09 February 2011 23:59 [Source: ICIS news]
LONDON (ICIS)--European toluene di-isocyanate (TDI) contract prices have largely firmed in February, driven by mounting cost pressure and the urgent need to recover lost margins, market players said on Wednesday.
Rollovers were also heard from some buyers, who said that higher costs were weighed against sufficient supply. Manufacturers largely contested this, although one producer was aware of some rollovers available in the market.
“The increases [for TDI in February] are driven by costs," one customer said. "The rising toluene [feedstock] cost and recent drop [in TDI prices] have become a problem and they have put a stop to it.”
One TDI manufacturer said: “It is a turning point in February, we are not satisfied with the increase, it is only marginally covering the cost-increase, but after months of dropping prices, they are now moving upwards. It is symbolic.”
Producers said they had secured hikes of €20-90/tonne ($27-123/tonne) in February, although buyers reported a mix of rollovers to increases of €20-50/tonne, with average rises pegged between €20-30/tonne.
TDI contract prices in February were assessed between €1,940-1,990/tonne FD (free delivered) NWE (northwest Europe). This represented an increase of €20-30/tonne from January. Rollovers were largely incorporated within the range.
Numbers either side of the spread were also heard in a few cases, but there was insufficient market confirmation to substantiate this.
Demand was reasonable-to-good, depending on source. Supply was generally sufficient, although sellers suggested a tightening tendency on the back of healthy demand and a spate of planned and unplanned outages.
Looking to March, producers were already gearing up for further increases, based on the ongoing need to restore profitability.
One seller stressed that it would need to recover at least €200/tonne in total by the end of the first quarter, in order to recoup the losses incurred since December 2010.
Buying sources were also aware that the cost pressure, along with plant maintenances for a number of players in the next few months, could give rise to increases for TDI in March.
However, one customer was also mindful that it could be a limited window, given the new TDI capacity, expected onstream in Europe by mid this year.
Borsodchem’s 90,000 tonne/year TDI plant 1 at Kazincbarcika, in Hungary, was expected to undergo routine maintenance in the second half of February for approximately one week.
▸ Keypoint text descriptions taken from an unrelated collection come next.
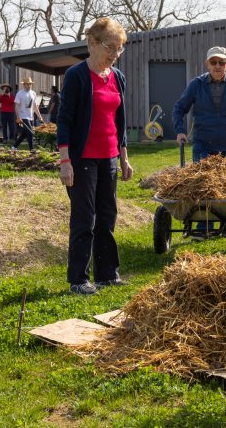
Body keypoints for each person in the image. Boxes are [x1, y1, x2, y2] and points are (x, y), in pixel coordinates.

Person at [56, 17, 133, 295]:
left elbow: (120, 121)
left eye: (119, 48)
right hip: (83, 159)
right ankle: (78, 279)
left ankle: (107, 275)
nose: (115, 54)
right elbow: (64, 120)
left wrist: (124, 157)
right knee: (84, 219)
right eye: (110, 47)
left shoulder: (117, 77)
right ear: (92, 43)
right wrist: (65, 161)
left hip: (109, 157)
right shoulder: (76, 76)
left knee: (107, 216)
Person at [12, 76, 44, 151]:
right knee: (30, 131)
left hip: (30, 116)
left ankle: (14, 147)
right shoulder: (20, 93)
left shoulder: (33, 93)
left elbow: (35, 106)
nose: (29, 85)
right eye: (27, 84)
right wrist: (18, 117)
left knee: (24, 134)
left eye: (30, 84)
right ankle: (32, 149)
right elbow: (16, 106)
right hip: (23, 116)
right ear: (24, 84)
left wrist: (40, 117)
The company’s TDI unit 2 was scheduled to come onstream by mid 2011, with a gradual ramp-up expected during the second part of the year.
Perstorp’s TDI facility at Pont-de-Claix, in France was likely to go down for planned maintenance at the end of the first quarter for approximately one week.
The company has recently lifted the force majeure (FM) on its TDI supplies at the site, after resuming normal operating rates, although stocks remained low. The nameplate capacity for TDI at the site was pegged at 126,000 tonnes/year, according to Perstorp.
There was also market speculation that BASF’s 80,000 tonne/year TDI facility at Schwarzheide, in Germany was likely to enter into a maintenance turnaround in the next few months. However, the company was unavailabe for comment.